Sat Jul 27, 2013, 12:41 AM
Jul 2013


And the numbers they put on budget items are a fucking joke.

Health insurance: $20/month. Bullshit, my COBRA is over $1,300.

Fuckers.

Igel

(35,293 posts)
3. It's a sample not a model.
Sat Jul 27, 2013, 11:34 AM
Jul 2013

And this entire debate was silly from the first time it was brought up.

I've come to the conclusion that up front the producers should have made clear that the work wasn't going to be turned in for credit and that each numbers would be different, and even each person's budget categories would be different. I'd have found this insulting, but apparently a lot of people really need to be told this because it's just not that obvious.

In school we were shown process skills and, as examples, given sample problems. Few kids are confused enough when given their own problems to say, "But the numbers here are different from the sample."

Many have problems when they have to take a general skill--"solving for x in 3x^2 = y"--and apply it to different letters ("But Mr. Igel, there's no x in 4.6t^2 = d!" "You solve for t." "They never showed me how to solve for t.
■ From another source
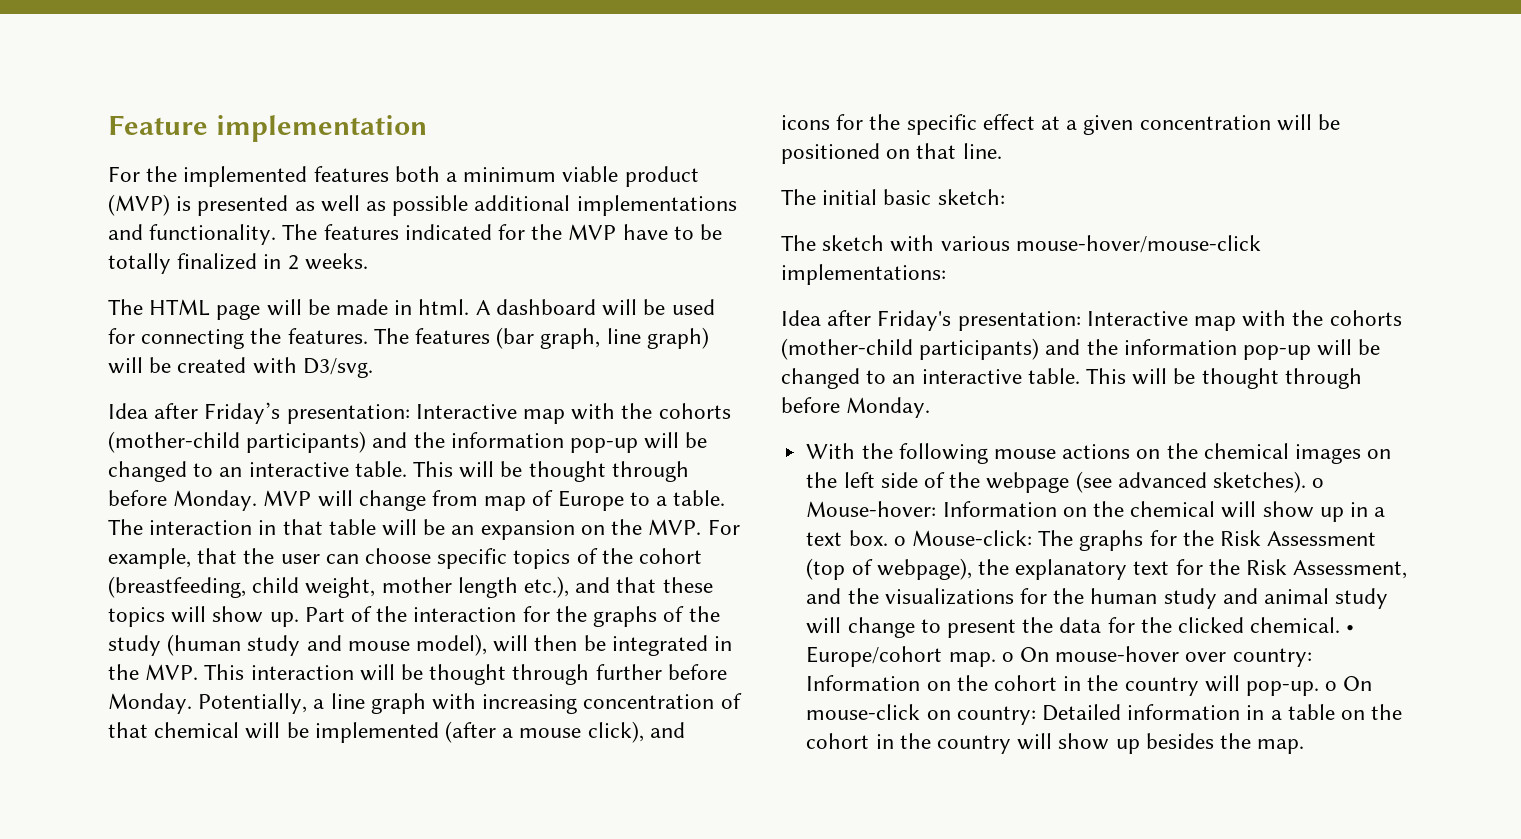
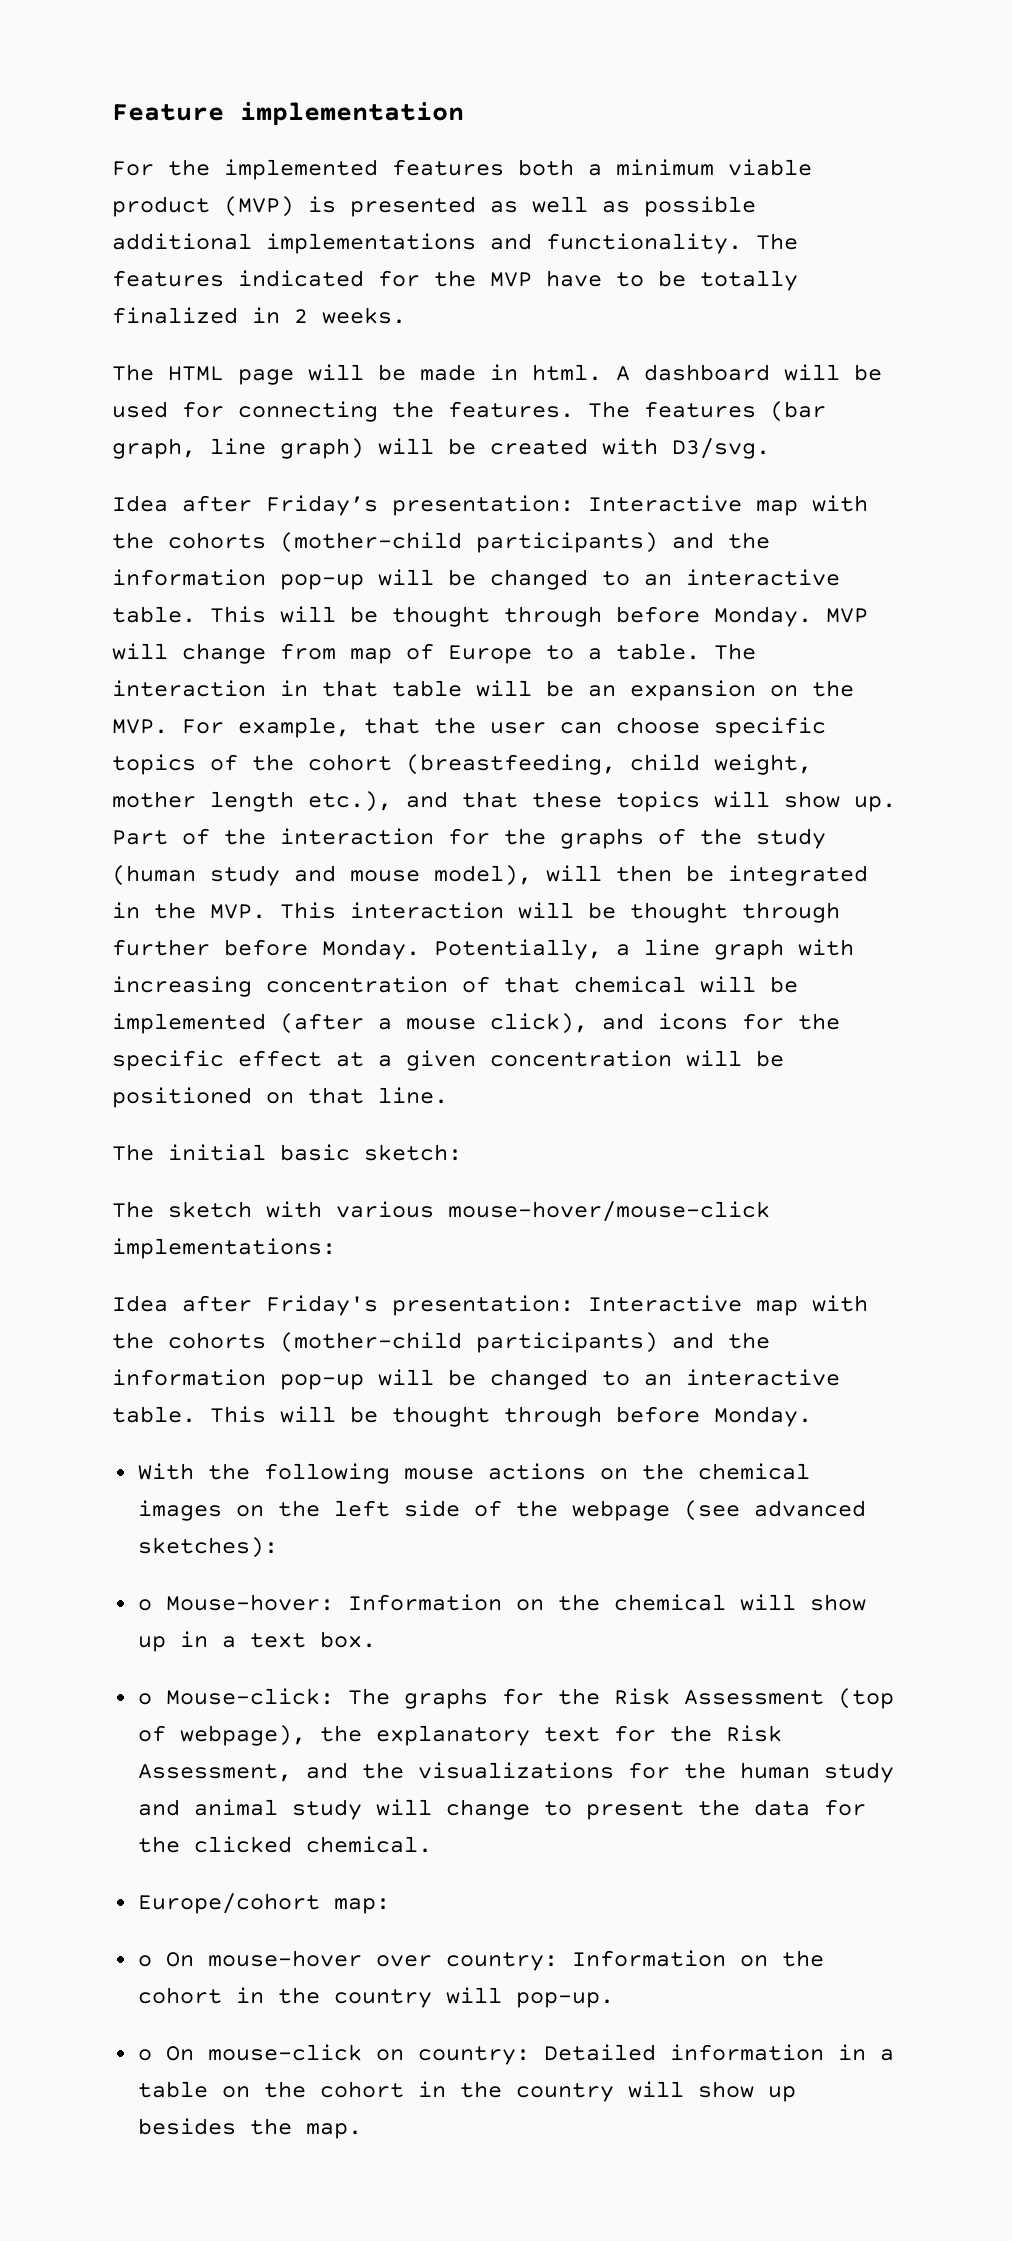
[1212,471,1306,493] sketches). -> [137,1537,278,1558] sketches): //
(888, 538) none -> (376, 1639) //
[1346,625,1355,633] [806,646,996,667] • Europe/cohort map. -> [137,1893,390,1914] // Europe/cohort map: //
(1319, 688) none -> (614, 2000) //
Just for x." "Here, Mehitabel. Just replace t by x. 4.6x^2 = d." "You can do that?" "Yes, Mehitabel, you can do that." "Oh, that's a lot easier. I can do that!" :facepalm

Being able to generalize is a really, really important skill. It's one that doesn't often show up on written education standards.

The McDonald's budget is similar to the kinds of budgets I've seen kids in life-skills classes working on--they live at home, and when they graduate high school typically stay at home but sometimes have two jobs. Most of the McDonalds workers where my kid went to get his crappy meals were in high school or recent graduates and not from the most high-income families. Then you could tell the poor kids from the kids who weren't by the budget categories they added. "Help with mortgage" versus "saving for trip to France".

I suspect part of this is also a "don't blame the poor" strategy. If the poor can be made better off by budgeting, then the employers are somewhat less on the hook to raise wages. Everybody can be made better off by budgeting, except possibly vendors that rely on impulse buys. However, if it's pointed out, then they're, in some small way, responsible for doing more.

 

NYC_SKP

(68,644 posts)
4. It doesn't matter. That's not a living wage.
Sat Jul 27, 2013, 10:59 PM
Jul 2013

If it's supposed to be for kids living at home then they could make that clear in the presentation.

But it's not.

I'm old enough to remember when a people independent of their parents could live on minimum wage.

This a terrible attempt to condition people to accept less and believe that if they can't make the budget then they'd better have two jobs.